_What you will do_
Filter the material below down to the lines with the word "degrees" and give those lines.

_Record extracts_
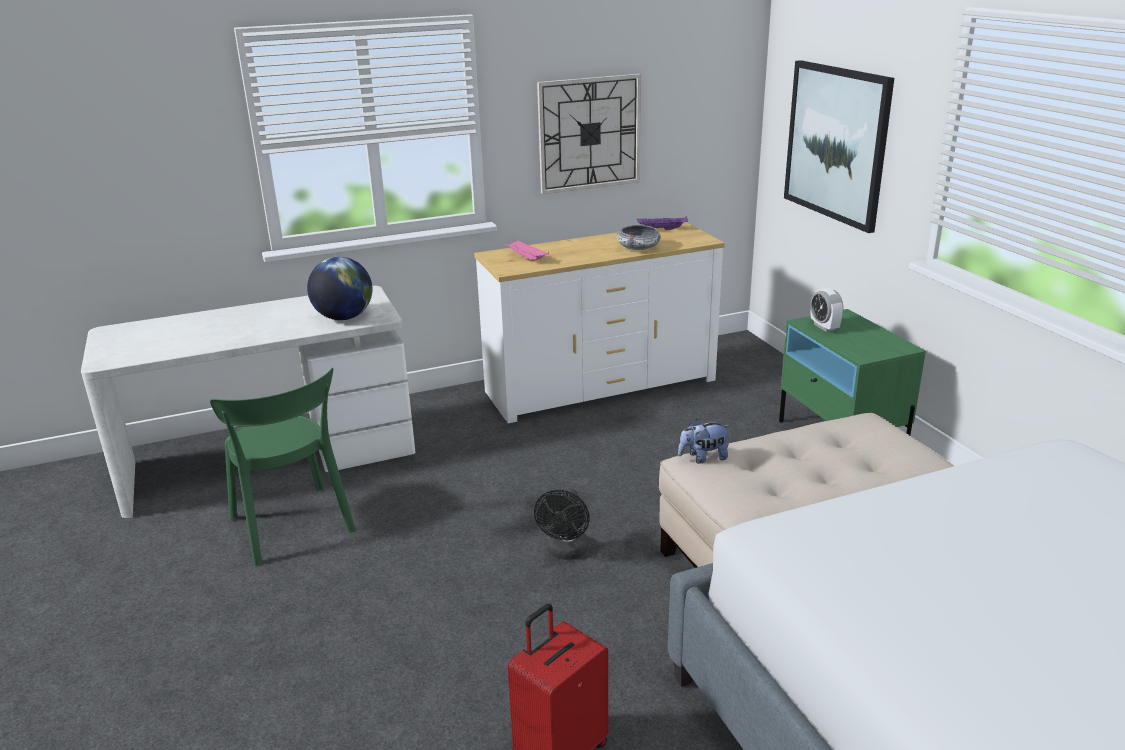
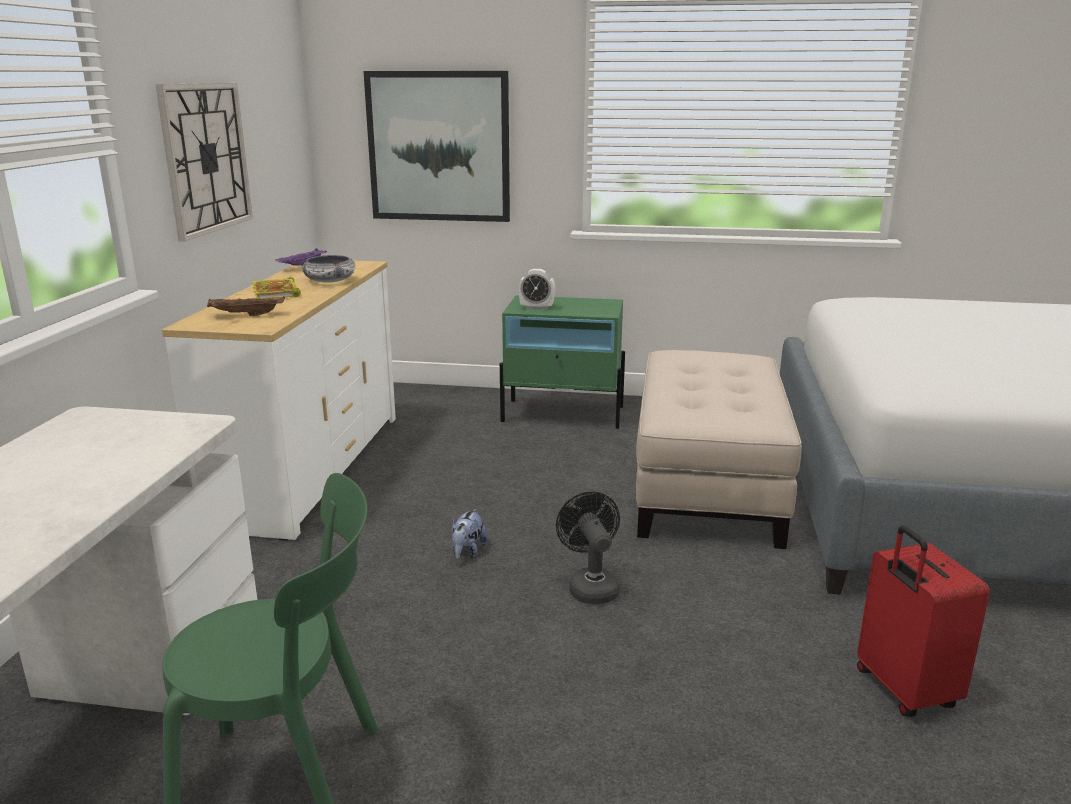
camera: 60 degrees left, 5 degrees down
(344, 317) = (145, 444): globe -> none
(526, 258) = (246, 315): pink tray -> brown tray
(566, 553) = (590, 586): black fan -> black fan turned 150 degrees counterclockwise
(586, 247) = (276, 293): none -> book
(703, 458) = (669, 413): plush toy -> plush toy (467, 552)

_Exercise output_
camera: 60 degrees left, 5 degrees down
(566, 553) = (590, 586): black fan -> black fan turned 150 degrees counterclockwise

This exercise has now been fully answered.